Yogya, KU
Guru Besar Ilmu Kesehatan Masyarakat, Fakultas Kedokteran UGM, Prof. Dr. Laksono Trisnantoro mengatakan pelaksanaan kebijakan desentralisasi kesehatan selama delapan tahun terakhir bersifat setengah hati. Menurut Laksono, kebijakan ‘setengah hati’ ini mengakibatkan perbedaan antardaerah, terutama konflik peran antara pusat dan daerah dan kegiatan yang tidak terurus.
”Selama 8 tahun ada tarik menarik pembahasan pusat yang cenderung sentralisasi, sementara daerah menginginkan desentralisasi sehingga kebijakan yang dibuat seolah setengah hati,” kata Laksono kepada wartawan di sela-sela kegiatan Forum Tahunan Desentralisasi Kesehatan ke-8 yang digelar di University Club (UC) UGM, Selasa (28/7). Dikatakannya bahwa pelaksanaan kebijakan desentralisasi kesehatan yang belum optimal menyebabkan munculnya daerah-daerah yang semakin miskin, sementara yang lain semakin kaya. ”Jika kebijakan yang sepenuh hati seharusnya ada koordinasi antara pusat dan daerah, sepakat dan sama-sama mau, dan ada semangat kebersamaan,” ujarnya.
Desentralisasi kesehatan mengalami kendala di sektor teknis akibat lemahnya kebijakan politik di daerah. Padahal, menurut Laksono, sektor kesehatan lebih banyak ke arah teknis. ”Kita bisa lihat sekarang, laporan data dari daerah tidak naik ke pusat secara benar, sementara pusat tidak menganalisisnya. Juga perpindahan petugas kesehatan antardaerah juga sangat sulit dilakukan,” tambahnya.

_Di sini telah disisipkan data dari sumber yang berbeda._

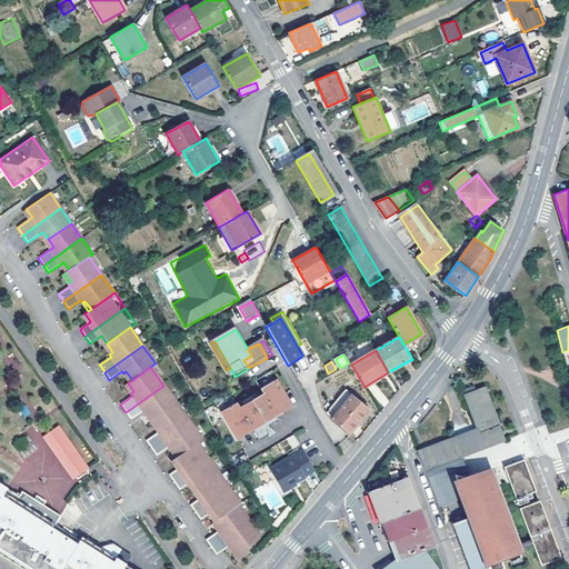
[(126,371),(123,373),(129,382),(132,380),(126,371)]
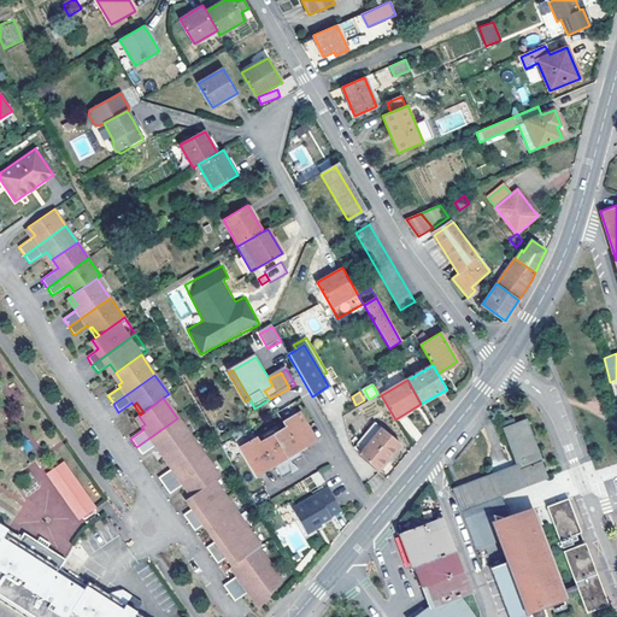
[(316,440),(300,412),(283,422),(286,428),(260,442),(258,438),(241,447),(258,475),(275,464),(283,476),(299,466),(292,463),(301,456),(299,450),(316,440)]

Laksono juga menyebutkan kebijakan kesehatan yang hingga saat ini masih tersentralisasi, antara lain, penanganan penyakit menular malaria dan kesehatan ibu dan anak. Adanya desentralisasi kesehatan pada awalnya dimaksudkan untuk mendekatkan pelayanan kepada masyarakat dan menjadikannya lebih baik, terutama untuk masyarakat daerah terpencil. Namun, problem penganggaran yang masih belum tepat dan data kesehatan yang masih tarik menarik antara pusat dan daerah menyebabkan pelayanan kesehatan menjadi tidak optimal.

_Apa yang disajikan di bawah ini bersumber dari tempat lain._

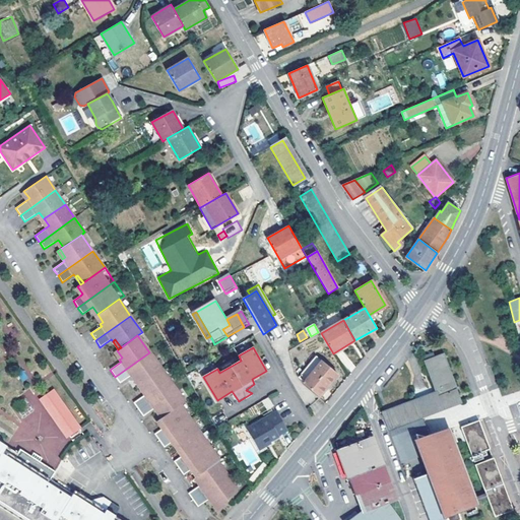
[(117,350),(114,352),(119,360),(122,358),(117,350)]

”Anggaran yang dibagi kepada daerah yang miskin dan sulit, akses seharusnya lebih besar daripada daerah yang sudah mapan. Ini pula yang terjadi dengan Jamkesmas, kelompok setengah miskin justru yang dapat gratis, padahal belanja rokok mereka sangat tinggi. Seharusnya bisa mereka membeli premi asuransi,” katanya.
Melalui forum tahunan ini, kata Laksono akan dilakukan pembahasan untuk mencari formula yang tepat guna memajukan kebijakan desentralisasi kesehatan berdasarkan standar pusat dan daerah. Beberapa di antaranya adalah tentang solusi di bidang manajemen rumah sakit dan penanganan penyakit menular serta pengaturan anggaran kesehatan bagi pusat, provinsi, dan kabupaten.

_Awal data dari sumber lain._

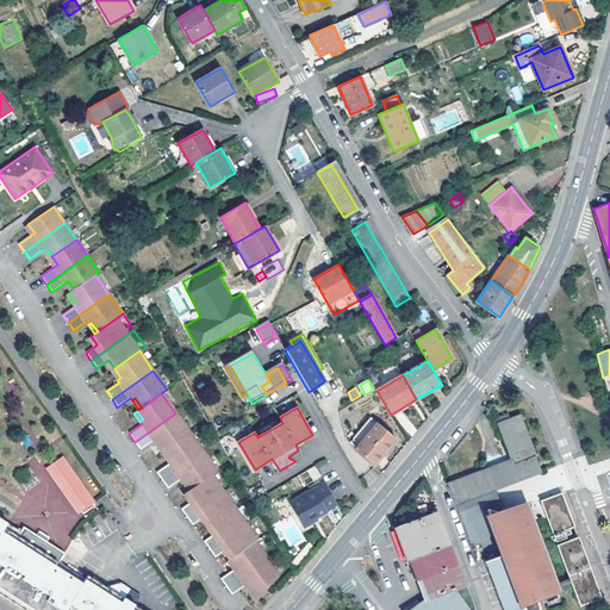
[(175,414),(135,442),(139,449),(153,441),(155,443),(157,441),(165,450),(188,433),(175,414)]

”Kebijakan politis mengenai teknis kesehatan tidak cukup karena Indonesia cukup luas, apalagi banyak daerah belum begitu siap untuk desentralisasi,” ujarnya.
Berbagai hal juga akan dicari pemecahannya dalam forum yang berlangsung selama tiga hari, 28-30 Juli, dengan melibatkan beberapa pakar kesehatan. Disebutkan Laksono, salah satu masalah yang juga menjadi perhatian ialah pengiriman dokter, terutama dokter spesialis dan dokter bedah ke daerah-daerah. Karena masih terdapat perbedaan yang sangat timpang akan kebutuhan dokter di daerah, sementara jumlah dokter masih sangat minim. Ia mencontohkan di Jakarta, perbandingan dokter spesialis 1:3.000, sedangkan daerah-daerah di luar Jawa 1:47 ribu. Dokter spesialis anak di DKI berjumlah 420 orang, sedangkan di Provinsi Bengkulu hanya 75 orang.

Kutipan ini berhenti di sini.